Linguajar alegre por entre cantigas da época e da tradição popular a desmantar o milho, a fabricar adobos nas dunas junto à mata e depois na construção solidária das casas modestas, na apanha do tremoço, nas novenas que boas almas organizavam para pagar promessas, nas festas e romarias da região, sempre alimentadas pelo espírito de convivência dos gafanhões. De tudo, restam na nossa memória cenas do quotidiano desta gente humilde, mas determinada, que fez as Gafanhas dos nossos dias, o orgulho dos que hoje, vindos de perto e de longe, de quase todo o Portugal, incluindo regiões autónomas e, ainda, dos actuais países de expressão oficial portuguesa, fazem parte integrante dos povos desta península da Gafanha.

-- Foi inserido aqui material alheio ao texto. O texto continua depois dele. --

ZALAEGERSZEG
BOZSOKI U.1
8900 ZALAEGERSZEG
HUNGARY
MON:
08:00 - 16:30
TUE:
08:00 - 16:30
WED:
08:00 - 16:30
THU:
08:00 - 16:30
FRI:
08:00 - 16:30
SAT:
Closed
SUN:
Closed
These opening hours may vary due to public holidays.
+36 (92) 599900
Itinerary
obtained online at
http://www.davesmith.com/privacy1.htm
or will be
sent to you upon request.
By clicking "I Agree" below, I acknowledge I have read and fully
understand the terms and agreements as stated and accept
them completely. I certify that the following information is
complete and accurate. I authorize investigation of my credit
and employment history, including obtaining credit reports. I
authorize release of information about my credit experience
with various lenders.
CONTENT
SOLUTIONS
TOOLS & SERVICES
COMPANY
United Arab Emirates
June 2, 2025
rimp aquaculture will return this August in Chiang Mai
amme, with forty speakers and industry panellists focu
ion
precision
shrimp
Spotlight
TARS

E todos estes, com a sua maneira de falar e de dizer o essencial do dia-a-dia, de cantar e de rir, de trabalhar e de viver, deram um pouco de si aos povos autóctones, num entrosamento muito feliz.

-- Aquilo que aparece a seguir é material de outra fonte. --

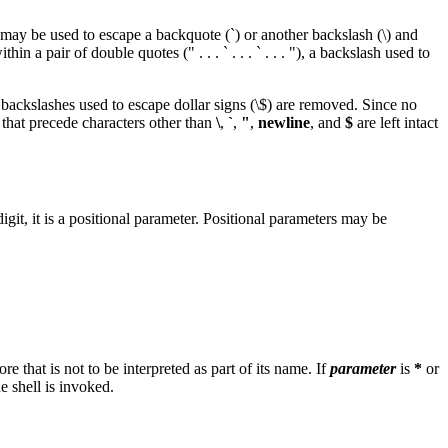
s may be used to escape a backquote (`) or another backslash (\) and
 pair of double quotes (" . . . ` . . . ` . . . "), a backslash used to
, backslashes used to escape dollar signs (\$) are removed. Since no
s that precede characters other than
\
,
`
,
"
,
newline
, and
$
are left intact
igit, it is a positional parameter. Positional parameters may be
ore that is not to be interpreted as part of its name. If
parameter
is
*
or
 shell is invoked.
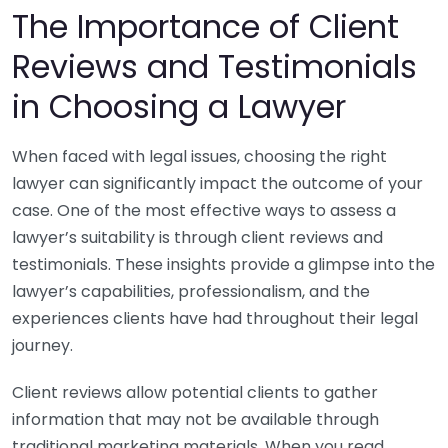
The Importance of Client
Reviews and Testimonials
in Choosing a Lawyer
When faced with legal issues, choosing the right
lawyer can significantly impact the outcome of your
case. One of the most effective ways to assess a
lawyer’s suitability is through client reviews and
testimonials. These insights provide a glimpse into the
lawyer’s capabilities, professionalism, and the
experiences clients have had throughout their legal
journey.
Client reviews allow potential clients to gather
information that may not be available through
traditional marketing materials. When you read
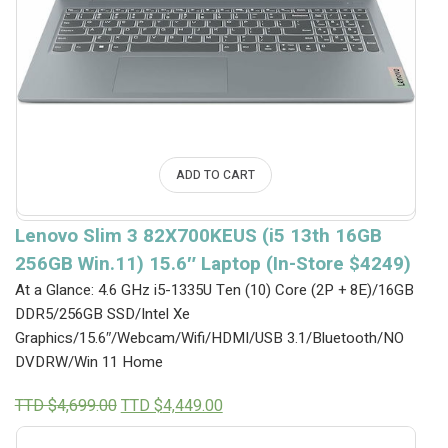
ADD TO CART
Lenovo Slim 3 82X700KEUS (i5 13th 16GB
256GB Win.11) 15.6″ Laptop (In-Store $4249)
At a Glance: 4.6 GHz i5-1335U Ten (10) Core (2P + 8E)/16GB
DDR5/256GB SSD/Intel Xe
Graphics/15.6″/Webcam/Wifi/HDMI/USB 3.1/Bluetooth/NO
DVDRW/Win 11 Home
Original
Current
TTD $
4,699.00
TTD $
4,449.00
price
price
was:
is:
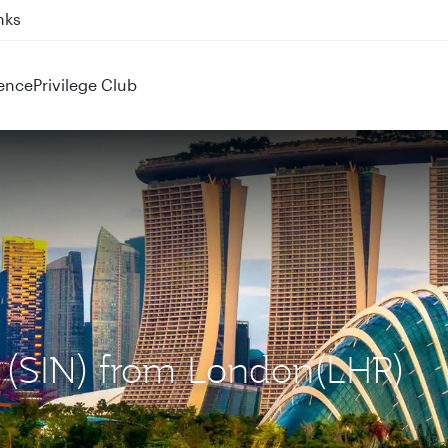
nks
ence
Privilege Club
e (SIN) from London(LHR)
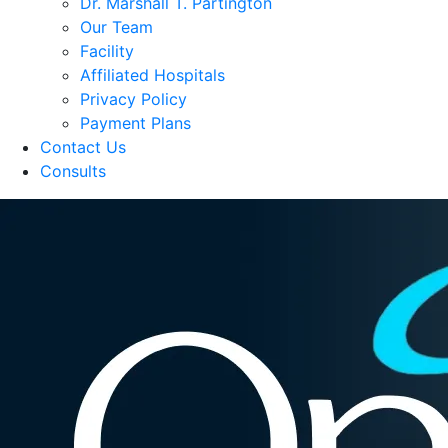
Dr. Marshall T. Partington
Our Team
Facility
Affiliated Hospitals
Privacy Policy
Payment Plans
Contact Us
Consults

Mas hoje e aqui, onde nos apetecia continuar a recordar coisas de antanho que vivemos, vamos falar do linguajar destes povos, marcados, e de que maneira, pela vida agreste que as nortadas ainda mais agreste tornavam. Não se trata de uma língua propriamente dita, muito menos de um dialecto, mas única e simplesmente do modo de falar de um povo em que, ainda há meio século, predominava um grande analfabetismo. As meninas não iam obrigatoriamente à escola, e entre os rapazes muitos se esquivavam. E quando não se esquivavam, cedo perdiam o contacto com as letras, porque o trabalho, mesmo em meninos, os absorvia, quer nas tarefas agrícolas e nas marinhas de sal, quer na construção civil, na pesca e na ria. E ainda em indústrias então nascentes, tanto nas Gafanhas, como no concelho de Ílhavo e em Aveiro. A emigração também começou a marcar a nossa gente, e de que maneira, disso ficando rastos de hábitos de vida diferenciados, casas que nada têm a ver com a nossa identidade geográfica e humana, e o espírito de aventura e a determinação que perduram na juventude de hoje!

Fernando Martins

NB: Parte n.º 1 da palestra proferida no II Colóquio organizado pelo Grupo Etnográfico da Gafanha da Nazaré.